__What to produce__. Your response should contain each line of the data that includes "pixel".

[Collected data]
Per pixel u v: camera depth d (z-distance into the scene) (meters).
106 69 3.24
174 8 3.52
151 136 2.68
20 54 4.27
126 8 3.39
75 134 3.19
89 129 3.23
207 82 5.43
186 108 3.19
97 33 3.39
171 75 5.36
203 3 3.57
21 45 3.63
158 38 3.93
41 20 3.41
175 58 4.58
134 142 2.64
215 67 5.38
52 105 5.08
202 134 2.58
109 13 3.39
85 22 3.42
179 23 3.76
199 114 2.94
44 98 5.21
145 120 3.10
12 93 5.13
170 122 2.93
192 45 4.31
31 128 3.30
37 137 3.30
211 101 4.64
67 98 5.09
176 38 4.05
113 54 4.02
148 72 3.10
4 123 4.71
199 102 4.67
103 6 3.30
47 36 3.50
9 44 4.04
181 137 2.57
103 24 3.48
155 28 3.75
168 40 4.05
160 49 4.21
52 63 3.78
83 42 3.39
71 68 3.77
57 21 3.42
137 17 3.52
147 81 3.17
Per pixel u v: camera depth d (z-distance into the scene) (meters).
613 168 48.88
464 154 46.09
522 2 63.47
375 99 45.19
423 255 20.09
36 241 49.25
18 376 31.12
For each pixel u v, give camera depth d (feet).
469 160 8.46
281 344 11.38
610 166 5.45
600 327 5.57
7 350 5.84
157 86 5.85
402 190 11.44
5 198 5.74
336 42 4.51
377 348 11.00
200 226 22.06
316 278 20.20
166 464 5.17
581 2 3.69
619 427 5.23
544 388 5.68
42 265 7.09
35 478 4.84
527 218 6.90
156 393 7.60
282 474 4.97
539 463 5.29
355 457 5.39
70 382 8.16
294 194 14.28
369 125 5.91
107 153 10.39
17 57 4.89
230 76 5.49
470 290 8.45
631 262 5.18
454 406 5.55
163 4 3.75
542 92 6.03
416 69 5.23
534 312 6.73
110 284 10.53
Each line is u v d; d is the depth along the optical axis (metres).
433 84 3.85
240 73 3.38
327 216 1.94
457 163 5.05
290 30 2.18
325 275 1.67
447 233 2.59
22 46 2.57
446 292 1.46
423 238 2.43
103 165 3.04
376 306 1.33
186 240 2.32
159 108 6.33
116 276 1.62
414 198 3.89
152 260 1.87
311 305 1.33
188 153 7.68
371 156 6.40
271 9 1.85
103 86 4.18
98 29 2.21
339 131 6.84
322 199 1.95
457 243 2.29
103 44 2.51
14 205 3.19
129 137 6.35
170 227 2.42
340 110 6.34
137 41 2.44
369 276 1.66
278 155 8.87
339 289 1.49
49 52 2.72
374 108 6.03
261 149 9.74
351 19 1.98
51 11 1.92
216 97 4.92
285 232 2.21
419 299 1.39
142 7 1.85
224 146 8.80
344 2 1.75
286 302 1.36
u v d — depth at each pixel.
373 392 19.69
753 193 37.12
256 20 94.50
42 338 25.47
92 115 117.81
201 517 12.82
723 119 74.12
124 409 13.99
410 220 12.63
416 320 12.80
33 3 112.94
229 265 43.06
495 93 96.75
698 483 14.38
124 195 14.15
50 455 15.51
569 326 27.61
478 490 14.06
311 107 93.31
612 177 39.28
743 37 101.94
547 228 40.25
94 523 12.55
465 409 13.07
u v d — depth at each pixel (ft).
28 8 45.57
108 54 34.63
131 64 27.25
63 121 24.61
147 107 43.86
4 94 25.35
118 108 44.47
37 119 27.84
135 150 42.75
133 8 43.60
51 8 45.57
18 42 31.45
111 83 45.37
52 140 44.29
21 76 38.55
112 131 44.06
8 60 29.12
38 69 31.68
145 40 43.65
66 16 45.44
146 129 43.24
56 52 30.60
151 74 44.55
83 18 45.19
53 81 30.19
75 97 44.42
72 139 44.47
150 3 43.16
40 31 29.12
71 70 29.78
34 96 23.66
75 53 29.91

__Exercise answer__.
Per pixel u v: camera depth d (z-distance into the scene) (meters).
Per pixel u v: camera depth d (z-distance into the scene) (meters).
For each pixel u v, give camera depth d (feet).
u v d — depth at each pixel.
u v d — depth at each pixel (ft).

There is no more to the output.